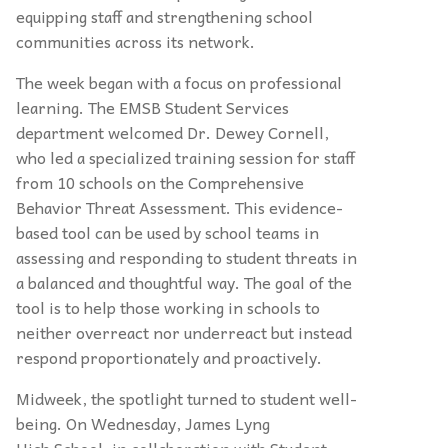
equipping staff and strengthening school
communities across its network.
The week began with a focus on professional
learning. The EMSB Student Services
department welcomed Dr. Dewey Cornell,
who led a specialized training session for staff
from 10 schools on the Comprehensive
Behavior Threat Assessment. This evidence-
based tool can be used by school teams in
assessing and responding to student threats in
a balanced and thoughtful way. The goal of the
tool is to help those working in schools to
neither overreact nor underreact but instead
respond proportionately and proactively.
Midweek, the spotlight turned to student well-
being. On Wednesday, James Lyng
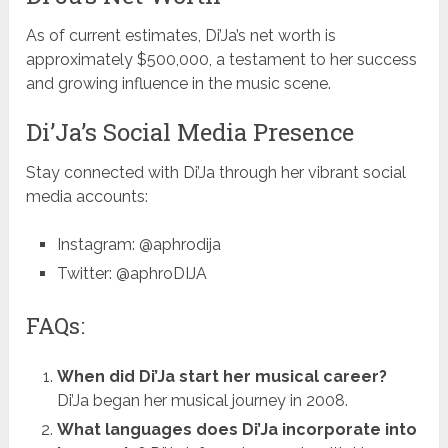
As of current estimates, Di’Ja’s net worth is
approximately $500,000, a testament to her success
and growing influence in the music scene.
Di’Ja’s Social Media Presence
Stay connected with Di’Ja through her vibrant social
media accounts:
Instagram: @aphrodija
Twitter: @aphroDIJA
FAQs:
When did Di’Ja start her musical career?
Di’Ja began her musical journey in 2008.
What languages does Di’Ja incorporate into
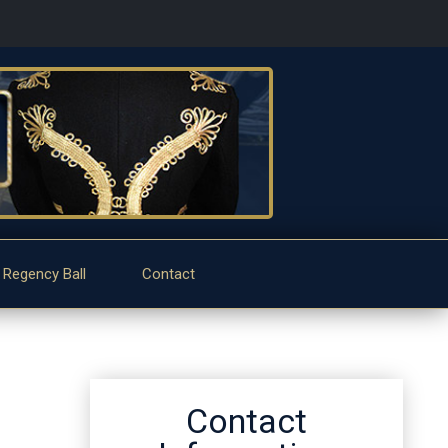
 Regency Ball
Contact
Contact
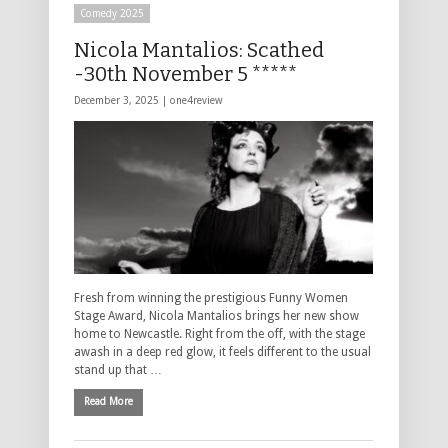
Comedy 2025
Nicola Mantalios: Scathed
-30th November 5 *****
December 3, 2025 |
one4review
Fresh from winning the prestigious Funny Women
Stage Award, Nicola Mantalios brings her new show
home to Newcastle. Right from the off, with the stage
awash in a deep red glow, it feels different to the usual
stand up that …
Read More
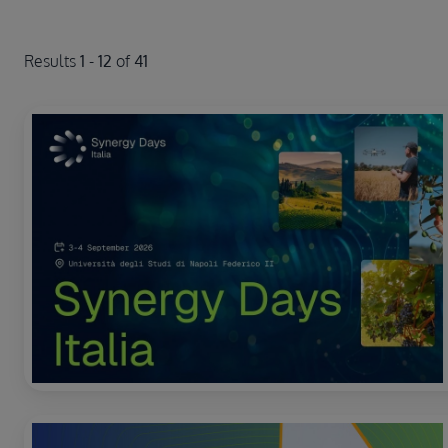
Results
1
-
12
of
41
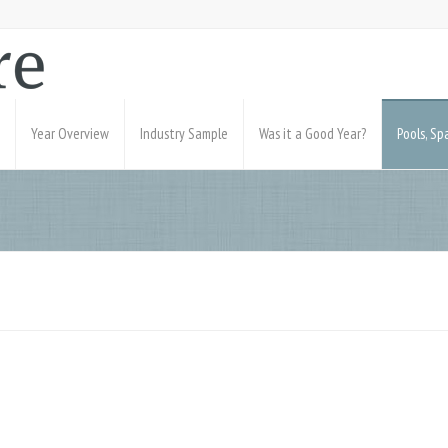
Year Overview
Industry Sample
Was it a Good Year?
Pools, S
0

********************

EXERCISE REQUIREMENTS:
From the first line to the last, repeat the material exactly, but drop the pictures.

RESULT BELOW:
equipping staff and strengthening school
communities across its network.
The week began with a focus on professional
learning. The EMSB Student Services
department welcomed Dr. Dewey Cornell,
who led a specialized training session for staff
from 10 schools on the Comprehensive
Behavior Threat Assessment. This evidence-
based tool can be used by school teams in
assessing and responding to student threats in
a balanced and thoughtful way. The goal of the
tool is to help those working in schools to
neither overreact nor underreact but instead
respond proportionately and proactively.
Midweek, the spotlight turned to student well-
being. On Wednesday, James Lyng
As of current estimates, Di’Ja’s net worth is
approximately $500,000, a testament to her success
and growing influence in the music scene.
Di’Ja’s Social Media Presence
Stay connected with Di’Ja through her vibrant social
media accounts:
Instagram: @aphrodija
Twitter: @aphroDIJA
FAQs:
When did Di’Ja start her musical career?
Di’Ja began her musical journey in 2008.
What languages does Di’Ja incorporate into
 Regency Ball
Contact
Contact
Comedy 2025
Nicola Mantalios: Scathed
-30th November 5 *****
December 3, 2025 |
one4review
Fresh from winning the prestigious Funny Women
Stage Award, Nicola Mantalios brings her new show
home to Newcastle. Right from the off, with the stage
awash in a deep red glow, it feels different to the usual
stand up that …
Read More
Results
1
-
12
of
41
Year Overview
Industry Sample
Was it a Good Year?
Pools, S
0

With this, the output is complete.